During the public hearings, Senators from both sides of the political aisle, Labour and Liberals (liberals being the conservative party in Australia) proceeded on the basis that all the examples of antisemitic presented by Zionist organizations are indeed antisemitic without question, and kept referring to these submissions as a proof that antisemitism has spread in universities. In other words, the process itself was instrumentalized to further a concerted anti-Palestinian agenda: Zionist lobby groups orchestrate a campaign around the rise of antisemitism, politicians ride the wave and introduce a bill to crack down on academic freedom, the public is invited to make submissions to this process, which is immediacy followed by another organized campaign to spam the Senate with hundreds of submissions. Then, these submissions are used by politicians to claim that they are acting on a call from the community.

Despite the harmful nature of the inquiry process, it has made clearer the current and future pressure points at universities, including Zionist frequent use of university complaint mechanisms and even external regulatory occupational health and safety processes in efforts to make Zionism a protected attribute. This includes an attempt to suggest that legal definitions of racial vilification are inadequate as they, for example, pay insufficient attention to the “effect” of Palestinian liberation slogans on Zionist sensibilities and feelings.

Zionists are pursuing these extreme measures because they are losing the battle on campuses. In recent months, we saw BDS resolutions adopted in overwhelming majority by students’ bodies across the country and trade unions at four major universities—The University of Sydney, The University of New South Wales, the University of Melbourne, and the University of Technology Sydney. In early October, the national council of the NTEU—the union for higher education staff in Australia— adopted, again with an overwhelming majority, a BDS motion and a call for an academic boycott of Israel.

To be clear, racism – particularly racism towards First Nations peoples – is a problem in Australia, and antisemitism is only one manifestation of it. All forms of racism ought to be addressed, and all students and staff should feel safe on campuses. If a student walks around campus and sees a poster saying “Jews are not welcome” or being attacked for wearing the Star of David, this is antisemitism. But anti-Zionism is not antisemitic, it is the opposite; it is an anti-racist and anti-colonial stand. Speaking for human rights and Palestinian liberation, against Zionism and Israeli settler colonialism, apartheid, and genocide is not antisemitic. None of these views make anyone inherently unsafe; at most, it can make someone uncomfortable, and the two are not the same and their intentional conflation is dangerous. Discomfort, being challenged, and facing opinions that you don’t agree with are all part of democratic life and public debate, of being in an education setting like a university. Zionist communal organizations have fundamentally let down a cohort of Jewish university students through their campaign that seeks to make them fear divergent views or to position occupied Palestinians as a threat to Jewish safety.

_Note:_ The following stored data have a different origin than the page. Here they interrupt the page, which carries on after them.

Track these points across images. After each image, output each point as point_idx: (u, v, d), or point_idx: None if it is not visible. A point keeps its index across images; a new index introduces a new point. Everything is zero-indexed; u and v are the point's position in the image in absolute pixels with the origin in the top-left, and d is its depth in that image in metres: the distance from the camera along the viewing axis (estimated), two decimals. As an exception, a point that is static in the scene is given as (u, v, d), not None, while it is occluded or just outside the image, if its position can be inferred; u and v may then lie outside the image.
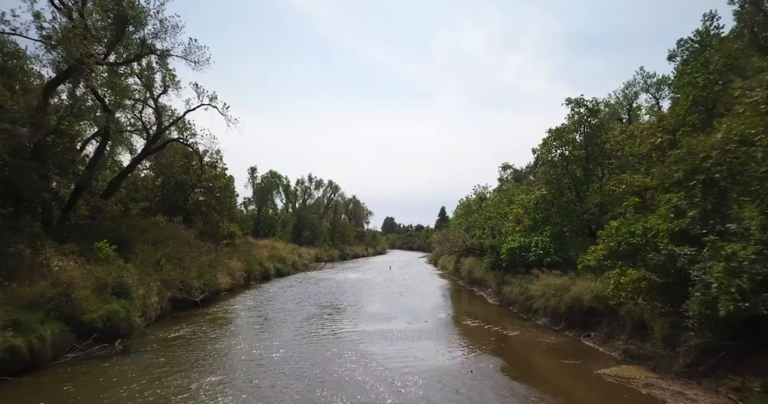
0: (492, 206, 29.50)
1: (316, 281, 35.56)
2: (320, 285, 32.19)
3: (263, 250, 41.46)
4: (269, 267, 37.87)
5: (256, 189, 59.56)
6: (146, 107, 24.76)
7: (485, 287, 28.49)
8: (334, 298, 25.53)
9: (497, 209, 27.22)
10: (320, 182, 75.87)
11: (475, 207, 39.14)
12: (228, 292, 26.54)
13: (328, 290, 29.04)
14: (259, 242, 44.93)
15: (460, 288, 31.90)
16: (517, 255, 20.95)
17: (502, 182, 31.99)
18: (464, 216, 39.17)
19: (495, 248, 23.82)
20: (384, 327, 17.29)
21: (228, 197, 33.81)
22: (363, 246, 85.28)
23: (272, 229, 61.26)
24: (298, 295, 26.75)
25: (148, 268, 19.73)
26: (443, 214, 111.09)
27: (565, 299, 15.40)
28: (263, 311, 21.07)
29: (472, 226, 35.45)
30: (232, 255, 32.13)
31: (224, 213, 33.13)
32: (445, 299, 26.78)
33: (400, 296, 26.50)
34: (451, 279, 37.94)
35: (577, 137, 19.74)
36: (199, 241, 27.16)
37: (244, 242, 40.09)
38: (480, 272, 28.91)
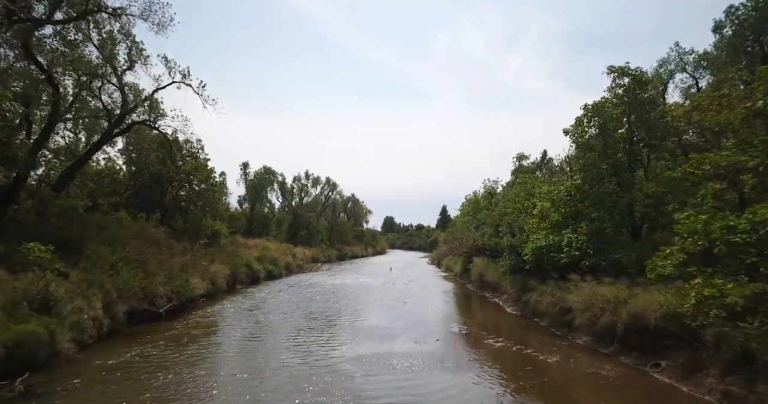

In a similar vein, safety, including psychosocial safety, should be taken seriously. As academics, ensuring that our students are safe is part of our core mission and of our daily pedagogical practice. But what is unfolding in Australia in the name of combatting antisemitism has little regard for safety: rather, it is a concerted effort to categorically characterize any anti-genocide, anti-apartheid, anti-war speech and action in relation to Israel as inherently racist, which in turn justifies sanctions and censorship of anti-Zionist speech and action. This is not a pedagogical solution, nor an element of an honest and fair discussion about the role of academia and academics. It is pure, classic, political censorship.